"No se hace un viaje; el viaje nos hace y nos deshace, nos inventa". (David Le Breton).
No es sencillo recuperar fragmentos del pasado ocultos en la memoria; no resulta fácil traerlos al presente, escondidos tras los vericuetos del tiempo. No obstante, el pasado viernes, todos lo intentamos, pese a conocer bien que en todos los recuerdos hay algo de inexactitud.
Lo cierto es que la perspectiva de los años nos permitió ver aquel tiempo antiguo de otro modo y éste llegó a parecernos, incluso, mejor.
Quizás descubrimos engaños que creíamos verdades, tal vez se rompieron hechizos que habían durado cuarenta años. ¿Quién sabe?
Peregrinamos al pasado, ése en el que caminar era la forma habitual de desplazarse y el tiempo no se medía en milisegundos, sino en mañanas y tardes enteras, en largas travesías, y las más de las personas hacían gala de recogimiento, de humildad, de paciencia y bonhomía.
La jornada se convertía con cada sonrisa, cada anécdota, cada gesto, en una renuncia expresa a la relación que hoy mantenemos con el tiempo y las personas, enferma de prisas y egoísmos, para aceptarnos tal y como somos en una vuelta, siquiera efímera, a lo elemental, a la amistad sincera y la alegría de estar vivos.
Rodeado por mis compañeros recordé la escuela con cierta melancolía, su atmósfera, la obligación de aprobar (algunos con trampas), las riñas entre estudiantes (enemigos un rato, después amigos), las reprimendas del profesor, el olor del papel y la tiza, el calor de la estufa de cáscara de piña, las risas a escondidas, las caras de susto, los gestos de alivio...
Sonreí recordando los pantalones de campana y las camisas estampadas, el merendar a todo trapo para volver a la calle, los interminables partidos de fútbol en los patios, los viajes bien apretujados en un Seat 1430, sin cinturones de seguridad, sin airbag... los bocadillos de salchichón y mantequilla o las tabletas de chocolate.
Por un instante me descubrí recordando cómo se fumaba entonces en todos los lugares, en la escuela, en la consulta, por supuesto en los bares, y cómo los críos íbamos al estanco a comprar tabaco para nuestros padres... hoy no fuma casi nadie.
Me sentí aún más cerca de quienes me acompañaban que cuando, de pequeños, hacíamos travesuras juntos, quizás porque sé lo que me ha costado llegar hasta aquí e, imagino, el camino no ha sido sencillo para nadie; el hilo de la vida se enreda, a veces, de forma intrincada e inexorable.

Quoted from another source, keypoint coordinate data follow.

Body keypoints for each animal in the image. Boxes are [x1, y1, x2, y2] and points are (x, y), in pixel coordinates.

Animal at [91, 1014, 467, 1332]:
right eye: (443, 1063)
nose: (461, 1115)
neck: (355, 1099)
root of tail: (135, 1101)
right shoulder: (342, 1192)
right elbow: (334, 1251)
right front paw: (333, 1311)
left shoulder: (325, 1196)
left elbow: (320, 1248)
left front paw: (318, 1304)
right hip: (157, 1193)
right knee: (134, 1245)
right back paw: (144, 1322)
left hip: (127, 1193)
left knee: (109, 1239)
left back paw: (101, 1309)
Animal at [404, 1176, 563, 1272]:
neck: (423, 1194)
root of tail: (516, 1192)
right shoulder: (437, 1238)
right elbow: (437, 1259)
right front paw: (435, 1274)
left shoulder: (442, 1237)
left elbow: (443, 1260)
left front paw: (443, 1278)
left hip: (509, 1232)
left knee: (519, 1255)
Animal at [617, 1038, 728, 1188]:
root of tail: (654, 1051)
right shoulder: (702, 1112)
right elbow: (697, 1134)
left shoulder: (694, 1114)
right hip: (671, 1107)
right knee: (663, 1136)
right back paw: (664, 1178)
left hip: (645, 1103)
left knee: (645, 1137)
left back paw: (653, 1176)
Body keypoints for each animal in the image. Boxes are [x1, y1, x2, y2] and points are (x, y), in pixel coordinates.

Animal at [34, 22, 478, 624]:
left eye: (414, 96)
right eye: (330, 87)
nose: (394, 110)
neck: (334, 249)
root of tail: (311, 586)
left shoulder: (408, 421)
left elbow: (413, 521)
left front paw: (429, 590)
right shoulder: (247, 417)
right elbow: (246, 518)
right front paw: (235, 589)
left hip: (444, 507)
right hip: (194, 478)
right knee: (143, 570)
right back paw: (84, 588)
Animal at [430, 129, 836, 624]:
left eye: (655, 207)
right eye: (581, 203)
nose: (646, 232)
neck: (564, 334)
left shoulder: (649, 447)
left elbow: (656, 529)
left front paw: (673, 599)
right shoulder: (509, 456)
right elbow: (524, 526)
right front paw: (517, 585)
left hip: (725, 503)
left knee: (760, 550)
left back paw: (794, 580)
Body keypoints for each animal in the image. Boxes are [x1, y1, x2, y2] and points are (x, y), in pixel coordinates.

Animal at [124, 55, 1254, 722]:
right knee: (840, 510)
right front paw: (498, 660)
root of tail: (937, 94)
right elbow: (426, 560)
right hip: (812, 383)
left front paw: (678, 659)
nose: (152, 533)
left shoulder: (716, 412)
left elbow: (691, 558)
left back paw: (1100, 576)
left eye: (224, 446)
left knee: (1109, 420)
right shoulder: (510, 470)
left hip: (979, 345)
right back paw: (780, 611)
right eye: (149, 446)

El viaje de la vida nos hace y nos deshace, nos inventa.
Una cena de Quintos es, inevitablemente, un lance de la memoria, una ceremonia grupal de retazos del pasado y buenos deseos de futuro. El tiempo ha limado estúpidas rencillas, suavizado desamores, cubierto de olvido sinsabores de juventud y fantasías incumplidas.

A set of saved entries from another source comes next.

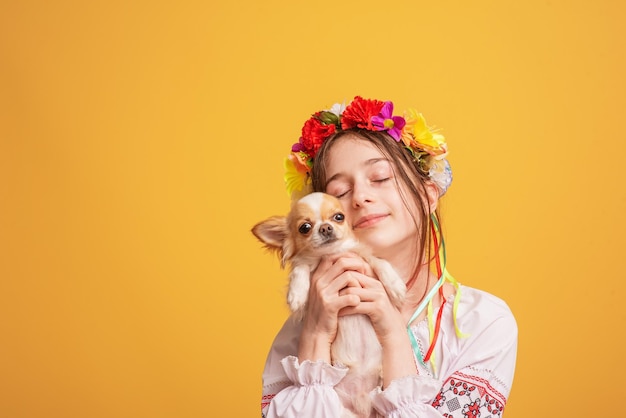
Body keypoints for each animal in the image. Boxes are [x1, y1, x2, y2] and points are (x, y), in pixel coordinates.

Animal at [250, 193, 404, 418]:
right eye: (305, 227)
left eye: (339, 217)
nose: (325, 228)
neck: (331, 255)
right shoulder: (308, 271)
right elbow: (301, 267)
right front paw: (297, 292)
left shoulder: (364, 258)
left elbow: (380, 262)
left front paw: (395, 286)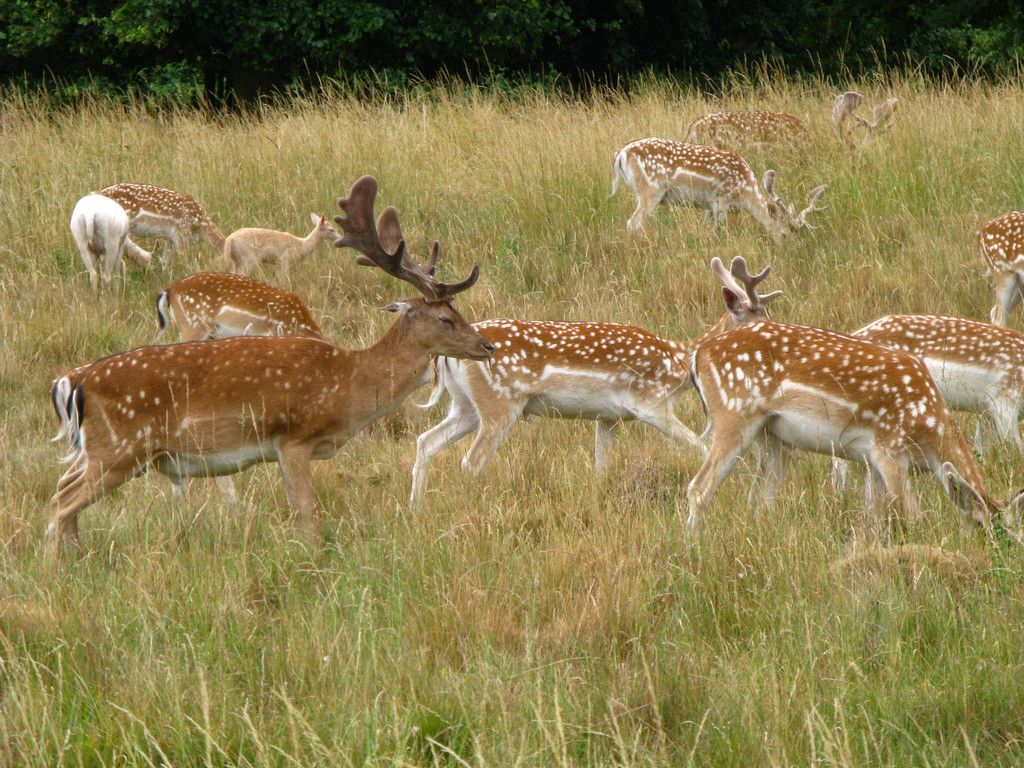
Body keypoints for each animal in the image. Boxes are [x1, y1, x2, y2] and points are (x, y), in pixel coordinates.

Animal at [411, 257, 778, 512]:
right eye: (759, 317)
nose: (777, 335)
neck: (677, 363)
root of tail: (446, 357)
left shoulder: (607, 418)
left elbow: (603, 468)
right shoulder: (651, 404)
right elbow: (700, 446)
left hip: (465, 406)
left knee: (426, 441)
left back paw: (415, 510)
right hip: (499, 404)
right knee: (471, 462)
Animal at [606, 135, 823, 237]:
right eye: (784, 234)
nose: (790, 249)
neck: (745, 191)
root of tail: (622, 154)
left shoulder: (709, 206)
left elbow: (706, 229)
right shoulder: (721, 199)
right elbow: (721, 231)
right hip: (650, 191)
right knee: (632, 224)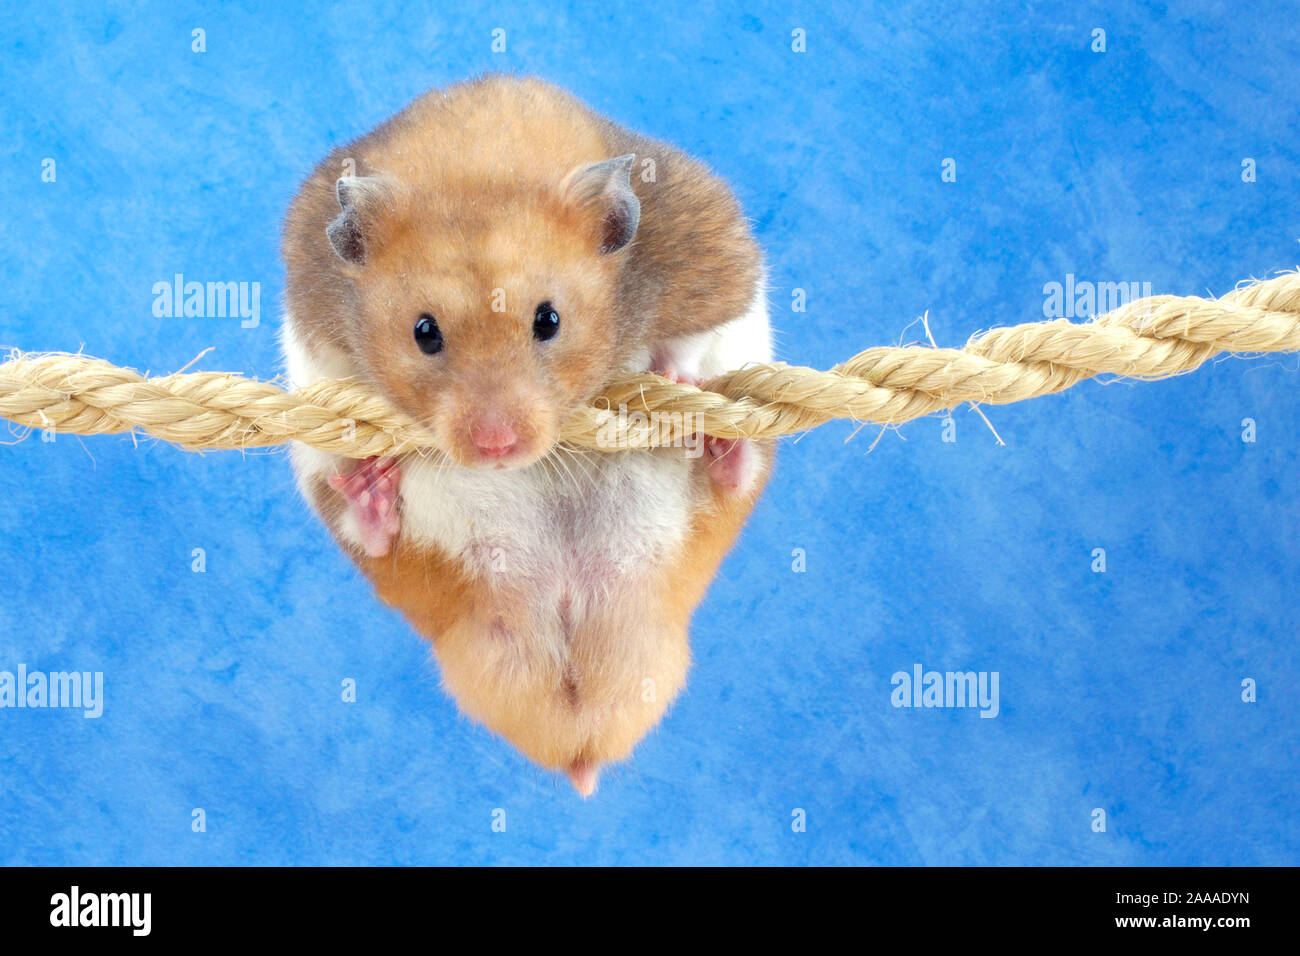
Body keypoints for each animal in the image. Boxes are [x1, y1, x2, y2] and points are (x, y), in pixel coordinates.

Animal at [280, 75, 773, 796]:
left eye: (549, 320)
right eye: (424, 332)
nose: (496, 448)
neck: (482, 165)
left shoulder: (718, 266)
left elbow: (697, 331)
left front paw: (670, 371)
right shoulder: (314, 334)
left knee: (730, 480)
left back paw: (714, 440)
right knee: (376, 531)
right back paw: (371, 489)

Estás allí y miras, furtivamente, a quienes admiraste de entre tus compañeros, a lo mejor sigues viendo en ellos aquella chispa que entonces te asombraba, a lo peor la chispa se ha apagado y no queda de ella siquiera un frágil rescoldo.
Estás allí y charlas animado con aquellos con quienes lo hacías hace 40 años, tu pandilla, como si nada hubiera cambiado, pero la conversación suena ahora a hijos, nietos, trabajos, momentos duros, ocasiones felices... se le pide a la vida salud y felicidad. Tiempo atrás nuestras conversaciones tenían ecos de aventura, de espacios infinitos, planes prohibidos y libertad. Estás allí y hablas también con otros que, entonces, no te eran tan cercanos; curiosamente no hay ya tanta distancia.

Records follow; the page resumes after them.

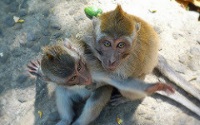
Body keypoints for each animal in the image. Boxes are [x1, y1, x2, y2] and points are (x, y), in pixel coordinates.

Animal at [27, 41, 177, 124]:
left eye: (79, 67)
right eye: (73, 78)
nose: (86, 79)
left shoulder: (94, 68)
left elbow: (121, 81)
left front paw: (156, 86)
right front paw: (39, 70)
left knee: (98, 96)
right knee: (61, 90)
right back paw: (66, 120)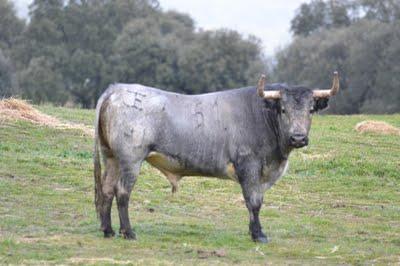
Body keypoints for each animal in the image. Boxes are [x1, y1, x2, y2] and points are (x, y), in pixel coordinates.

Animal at [94, 71, 340, 242]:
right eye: (283, 109)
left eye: (310, 110)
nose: (298, 138)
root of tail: (116, 89)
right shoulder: (249, 166)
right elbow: (254, 202)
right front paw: (258, 235)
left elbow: (255, 201)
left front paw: (254, 231)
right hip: (131, 160)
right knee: (122, 192)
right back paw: (128, 232)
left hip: (111, 158)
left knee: (106, 190)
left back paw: (108, 230)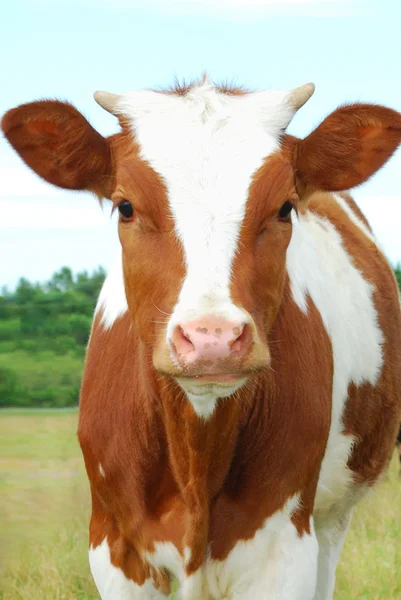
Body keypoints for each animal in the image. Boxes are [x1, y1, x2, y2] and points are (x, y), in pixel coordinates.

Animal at [3, 76, 400, 600]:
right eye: (125, 206)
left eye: (285, 208)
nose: (212, 339)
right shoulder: (115, 548)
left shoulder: (282, 547)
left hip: (333, 518)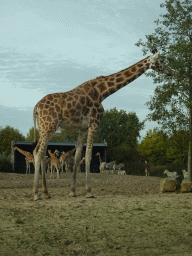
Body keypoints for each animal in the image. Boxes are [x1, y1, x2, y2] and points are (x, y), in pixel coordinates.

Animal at [32, 48, 172, 200]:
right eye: (162, 60)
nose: (170, 72)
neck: (101, 93)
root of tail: (36, 108)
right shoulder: (95, 121)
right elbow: (88, 156)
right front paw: (89, 191)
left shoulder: (82, 127)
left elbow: (78, 157)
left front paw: (73, 191)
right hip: (49, 125)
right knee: (39, 152)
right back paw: (36, 194)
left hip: (44, 127)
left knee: (39, 152)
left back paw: (46, 192)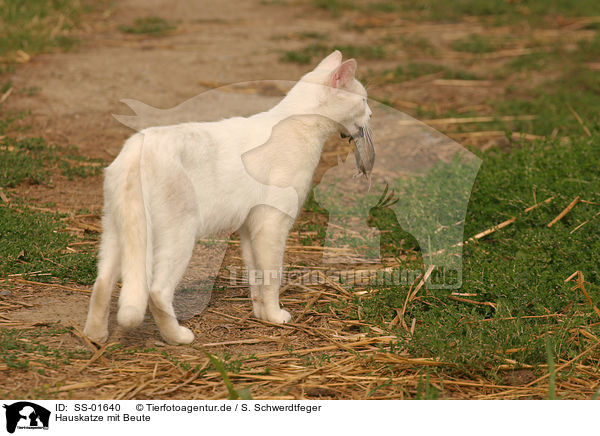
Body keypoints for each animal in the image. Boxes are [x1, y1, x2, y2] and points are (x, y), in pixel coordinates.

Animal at [83, 51, 376, 344]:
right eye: (363, 100)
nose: (372, 113)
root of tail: (138, 147)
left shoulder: (249, 227)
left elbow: (256, 276)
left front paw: (261, 315)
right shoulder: (272, 224)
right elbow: (272, 276)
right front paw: (276, 316)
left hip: (116, 233)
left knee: (102, 282)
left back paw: (95, 337)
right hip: (178, 237)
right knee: (157, 292)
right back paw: (178, 337)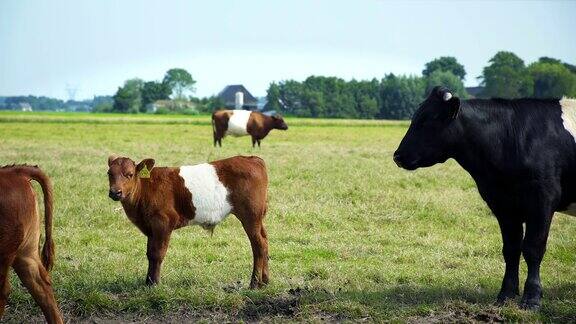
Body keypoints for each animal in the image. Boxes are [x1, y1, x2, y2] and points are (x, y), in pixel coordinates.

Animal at [106, 154, 270, 288]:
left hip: (250, 215)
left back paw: (254, 283)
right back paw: (265, 281)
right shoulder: (151, 228)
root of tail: (252, 159)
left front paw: (154, 284)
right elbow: (150, 253)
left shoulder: (163, 222)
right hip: (258, 218)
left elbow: (157, 253)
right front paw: (148, 282)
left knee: (258, 245)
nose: (115, 192)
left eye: (130, 174)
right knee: (265, 240)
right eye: (109, 173)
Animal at [394, 86, 576, 308]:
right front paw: (505, 294)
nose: (398, 156)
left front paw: (531, 298)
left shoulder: (543, 200)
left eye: (427, 120)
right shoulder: (503, 205)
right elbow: (511, 249)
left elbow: (533, 248)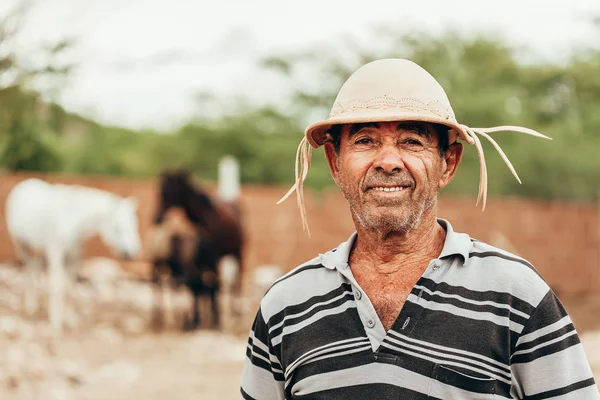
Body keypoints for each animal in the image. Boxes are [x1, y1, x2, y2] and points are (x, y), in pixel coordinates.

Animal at [4, 178, 142, 334]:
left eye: (135, 224)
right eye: (118, 227)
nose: (133, 253)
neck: (71, 221)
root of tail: (24, 183)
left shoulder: (74, 256)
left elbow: (69, 285)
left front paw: (69, 319)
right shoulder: (55, 253)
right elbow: (57, 285)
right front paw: (55, 323)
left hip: (38, 247)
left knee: (35, 267)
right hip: (22, 245)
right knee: (28, 269)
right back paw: (30, 306)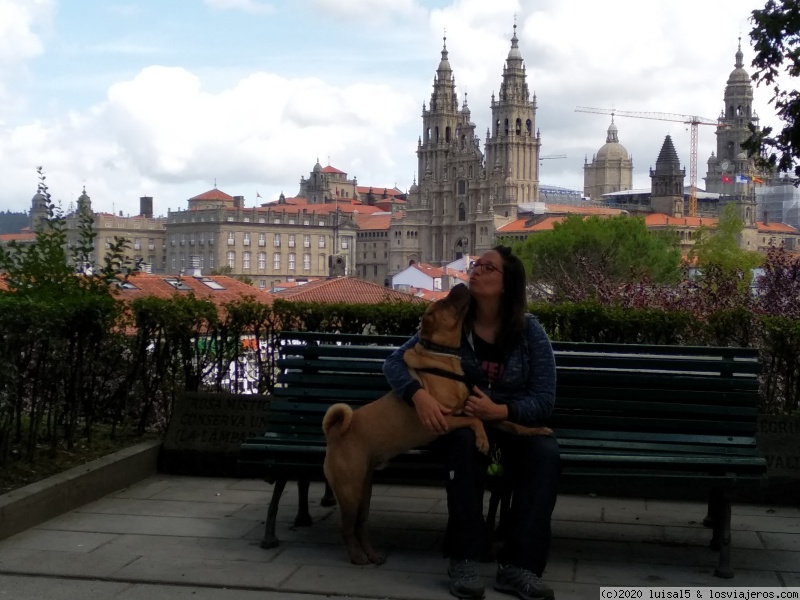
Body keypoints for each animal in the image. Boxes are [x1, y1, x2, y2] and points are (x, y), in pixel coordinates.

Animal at [318, 284, 552, 564]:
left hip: (364, 486)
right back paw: (357, 556)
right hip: (350, 488)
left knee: (360, 523)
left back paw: (372, 554)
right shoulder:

Una cena de Quintos es un espejo de felicidades y de algunos desencantos, es un reflejo de la vida misma en múltiples representaciones. ¿Somos lo que éramos? No, de ningún modo. No somos lo que fuimos. Todos hemos cambiado, todos y cada uno de nosotros. Nada malo hay en ello.
Suele resultar una tarea ardua evitar dedicarle un rato a reparar en el físico de quienes comparten edad contigo, comprendo que es un tanto inevitable hacerlo, compararse. Aun así, el viernes pasado miramos a los ojos de aquellos con quienes compartimos escuela, comunión, juegos, hogueras en la noche de San Juan, desfiles de Carnaval, verbenas en las Fiestas... Quisimos leer en sus ojos emociones, trasladar también las nuestras.
Descubrimos sinceridad, se hizo la magia. Nada mejor puede esperarse de un encuentro así.
Para un tipo esquivo a la relación social, asocial a tiempo parcial, fijo discontinuo en misantropía, una cena de quintos es un Everest congelado.
El viernes pasado alcanzamos su cima... Lo extraño en mí es que estoy deseando volver allí de nuevo.